Ask Shank, who claimed Armstrong “did everything he needed to do” despite having the win escape him at the mercy of his teammate.
“When you restart (first) at Indianapolis, you’re a sitting duck if people want to pass you,” Shank said on The Fan Morning Show on Tuesday. “Aerodynamics aren’t going to allow you to stay out front.”
Many IndyCar tracks — some ovals included — lend themselves to follow-the-leader racing. At IMS, you probably don’t want to be the leader being followed, especially if it’s soon after a caution.
Rosenqvist joined Ericsson and Kenny Brack as the three Swedes to win the Indy 500 (only five have ever been in the race). In back-to-back years, Ericsson led a restart in the last five laps of the Indy 500. In 2022, he managed to hold off O’Ward despite O’Ward and Ericsson being even heading into Turn 1 of Lap 200. The next year, Newgarden got Ericsson on the back straight on a one-lap shootout for the win.
“It’s really tough, especially at this track with the draft, it’s really tough to keep the guys behind — almost impossible,” Ericsson said. “So it’s really a tough situation. I managed to pull it off in ’22, tried again in ’23 and didn’t. So I’ve been on both ends of it, really. … At the end of the day, it’s just such small margins, and this time it was meant to be for Felix.”
“You got to have the right instinct, and you got to make the right decision,” Newgarden said. “It’s hard to do that, it’s so hard to do. It’s hard to do for anybody, so when you get it right, it’s satisfying.”

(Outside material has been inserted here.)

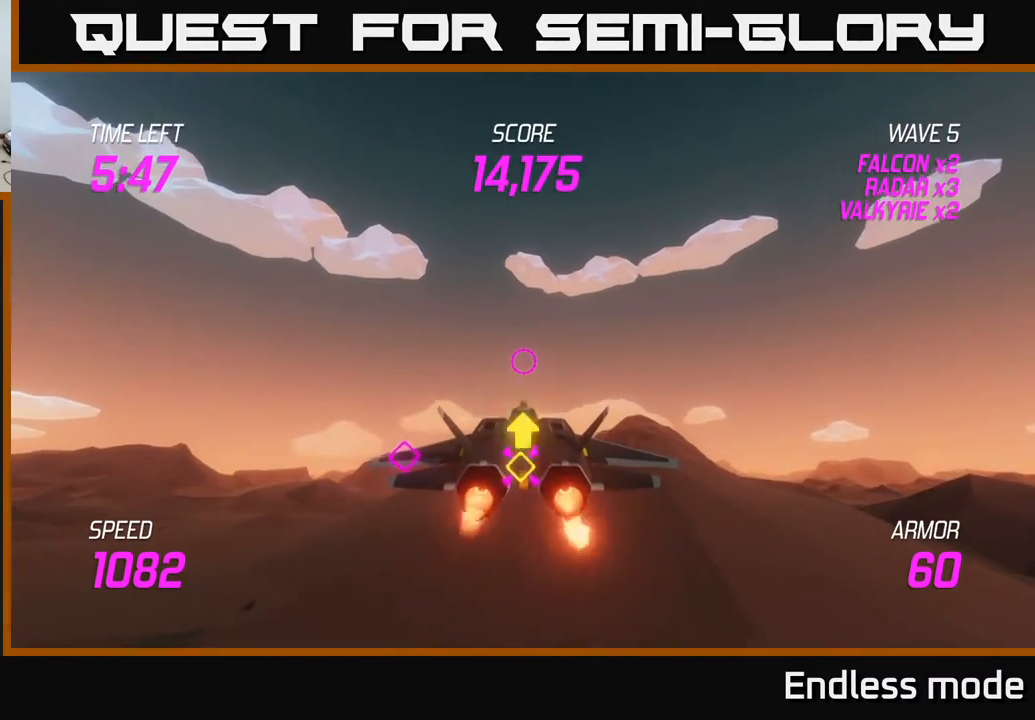
{"buttons": [], "left_stick": "center", "events": [[83, "R2", "up"], [100, "L2", "up"], [150, "R2", "down"], [167, "left_stick", "center"], [283, "R2", "up"], [367, "R2", "down"], [483, "R2", "up"]]}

The changing conditions of IMS depending on the day, weather and time of the day make it hard to base strategy on prior finishes, as Malukas tried to do. Twenty years ago, Sam Hornish Jr. made a similar pass of Marco Andretti on the front straight, but Hornish overtook Andretti by getting to his inside after breaking the draft.

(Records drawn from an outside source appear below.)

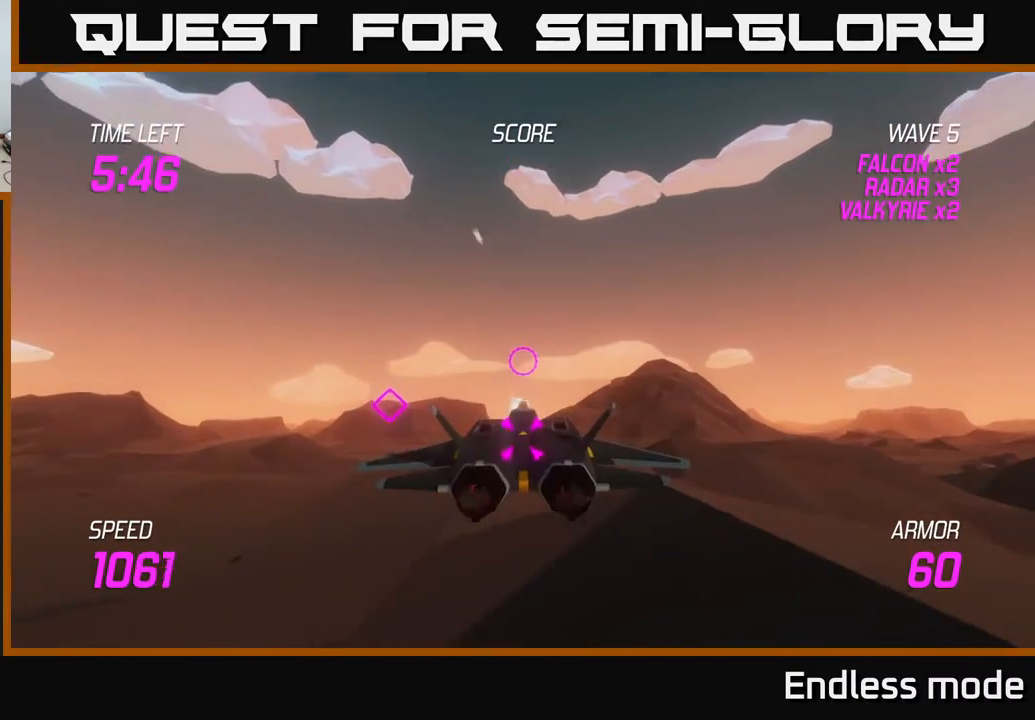
{"buttons": ["R2"], "left_stick": "left", "events": [[50, "R2", "down"], [167, "R2", "up"], [250, "R2", "down"], [350, "R2", "up"], [417, "R2", "down"], [433, "left_stick", "left"]]}
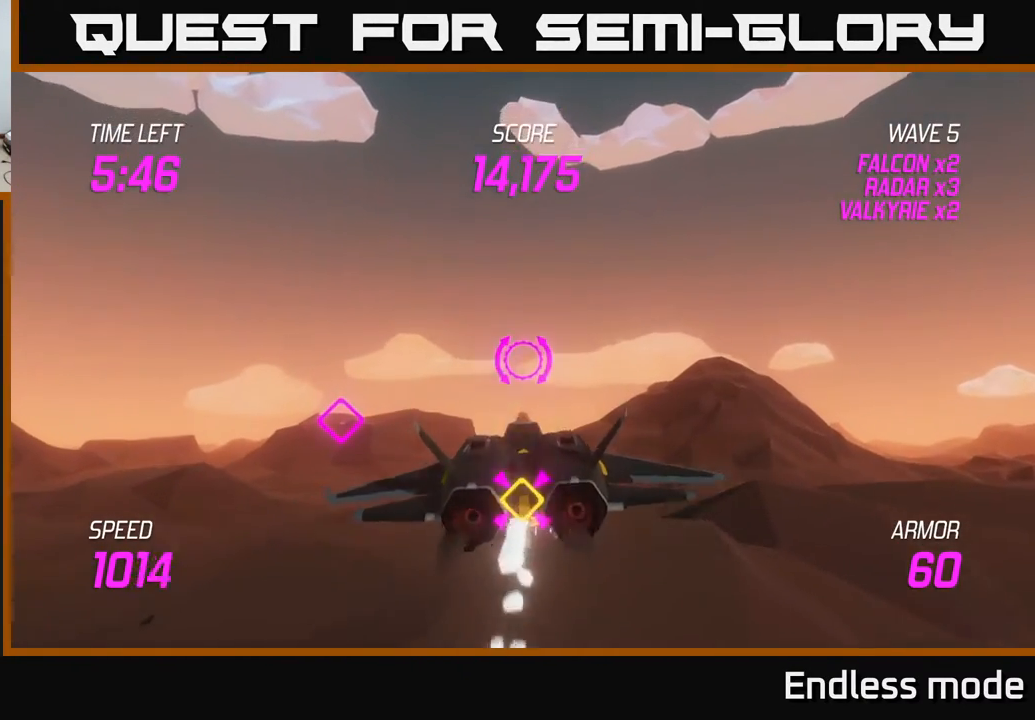
{"buttons": ["L2"], "left_stick": "left", "events": [[50, "R2", "up"], [467, "L2", "down"]]}
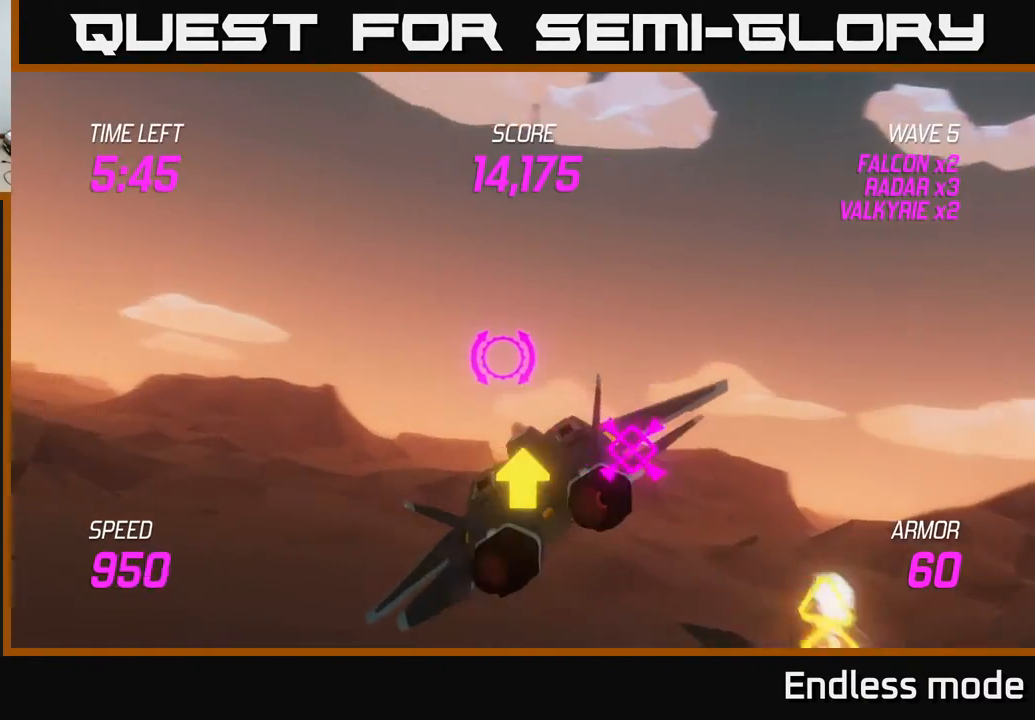
{"buttons": [], "left_stick": "right", "events": [[117, "L2", "up"], [200, "L2", "down"], [283, "L2", "up"], [350, "L2", "down"], [450, "left_stick", "right"], [483, "L2", "up"]]}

In recent years, IndyCar has been less willing to end races on yellows, instead opting to deploy red flags if the aftermath of a yellow isn’t cleared in time for a restart. (In 2023, Ericsson called it “unfair and dangerous” that IndyCar deployed three red flags late to avoid ending on a caution.) That’s led to three brief shootouts to end the last four Indy 500s, and the leader on those restarts has maintained the lead just once.
Ultimately, unless a driver is in an elite car (like Ericsson was in his Chip Ganassi Racing Honda in 2022), chances are the construction of the track will set them back when trying to hold off pursuing cars on a restart. Even Malukas, who is with Team Penske, known for its success at IMS, couldn’t break the draft enough at the end to outlast Rosenqvist.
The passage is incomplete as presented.